=== PROVIDED ENTRIES ===

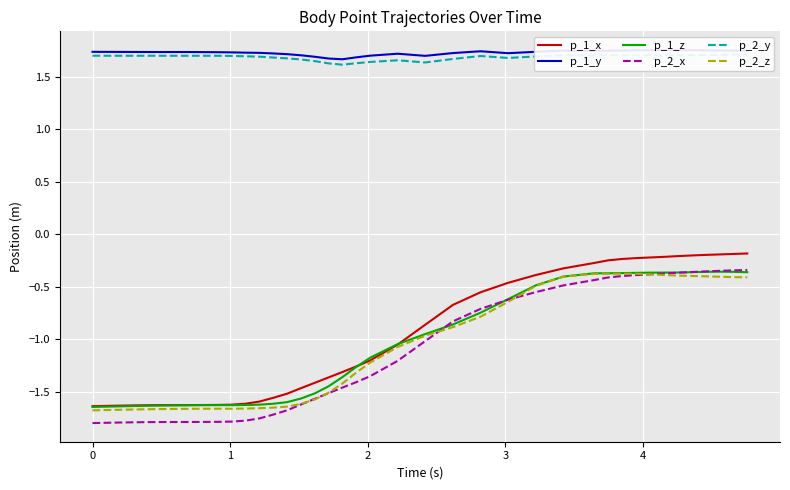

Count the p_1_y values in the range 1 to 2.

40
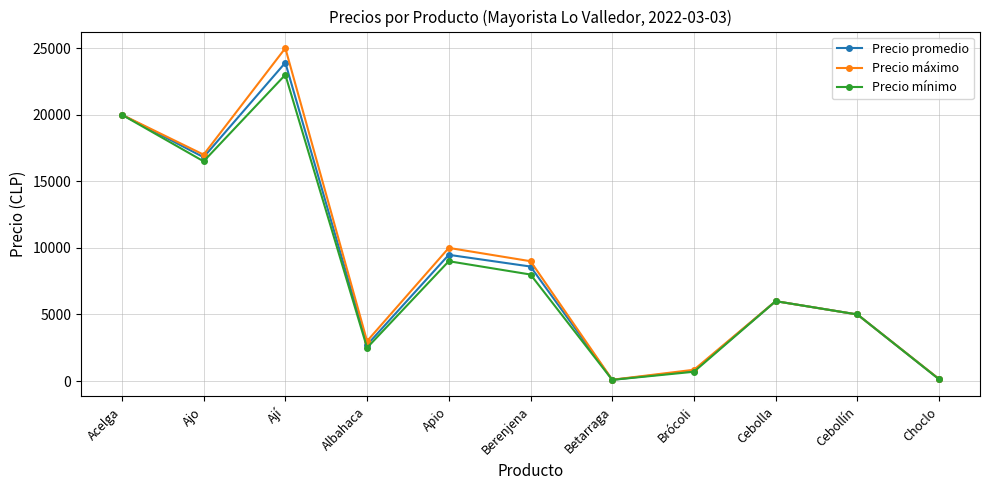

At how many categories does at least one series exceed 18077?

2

===
=== PROVIDED ENTRIES ===

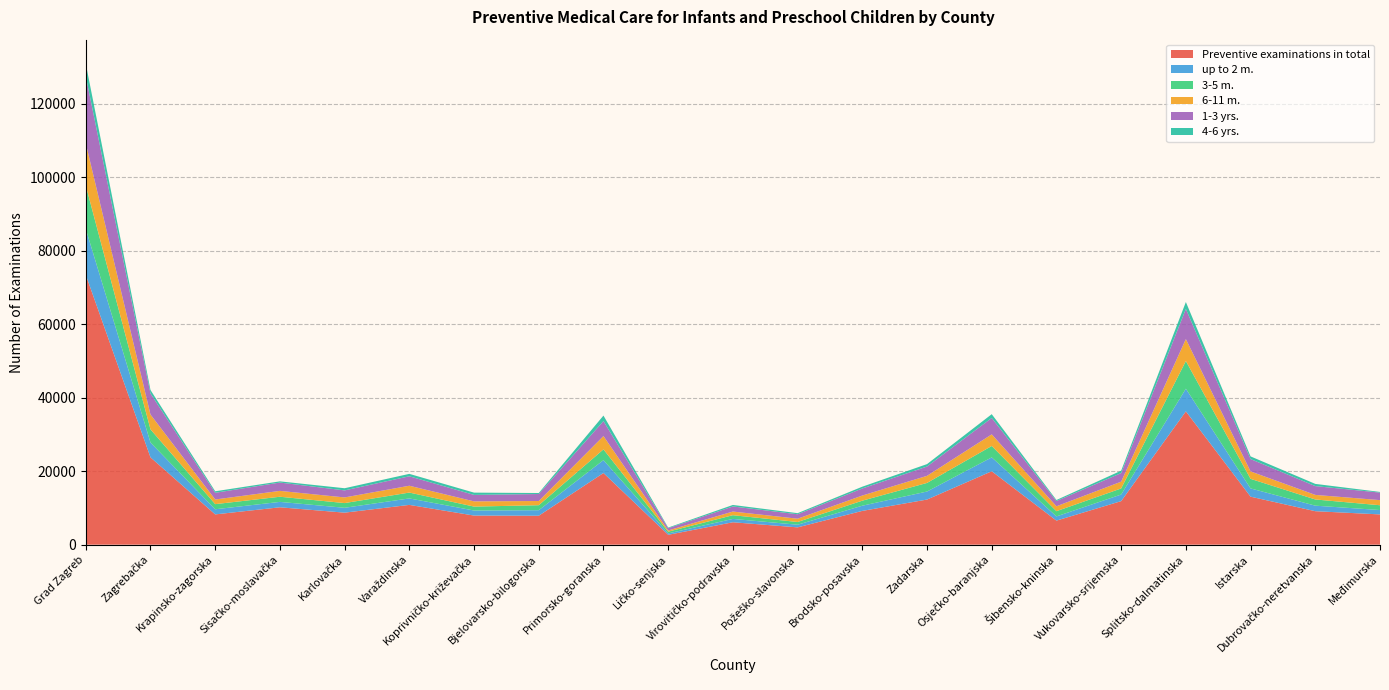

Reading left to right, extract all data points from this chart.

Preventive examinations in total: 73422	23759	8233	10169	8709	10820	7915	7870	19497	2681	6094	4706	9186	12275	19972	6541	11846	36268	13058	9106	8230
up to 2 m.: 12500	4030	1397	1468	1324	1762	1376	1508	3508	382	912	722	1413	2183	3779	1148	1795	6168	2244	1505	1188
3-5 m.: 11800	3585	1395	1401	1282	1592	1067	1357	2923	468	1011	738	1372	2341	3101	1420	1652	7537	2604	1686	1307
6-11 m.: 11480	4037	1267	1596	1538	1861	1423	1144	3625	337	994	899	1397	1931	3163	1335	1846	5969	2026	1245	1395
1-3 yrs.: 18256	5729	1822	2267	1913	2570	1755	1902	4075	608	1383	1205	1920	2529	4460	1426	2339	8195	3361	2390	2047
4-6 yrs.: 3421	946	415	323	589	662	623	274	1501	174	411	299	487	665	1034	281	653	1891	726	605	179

===

_WHAT TO PRODUCE_
Please identify every line in the data above that contains the word "categories" and copy each of those lines in full.

_OUTPUT FOR THIS TASK_
At how many categories does at least one series exceed 18077?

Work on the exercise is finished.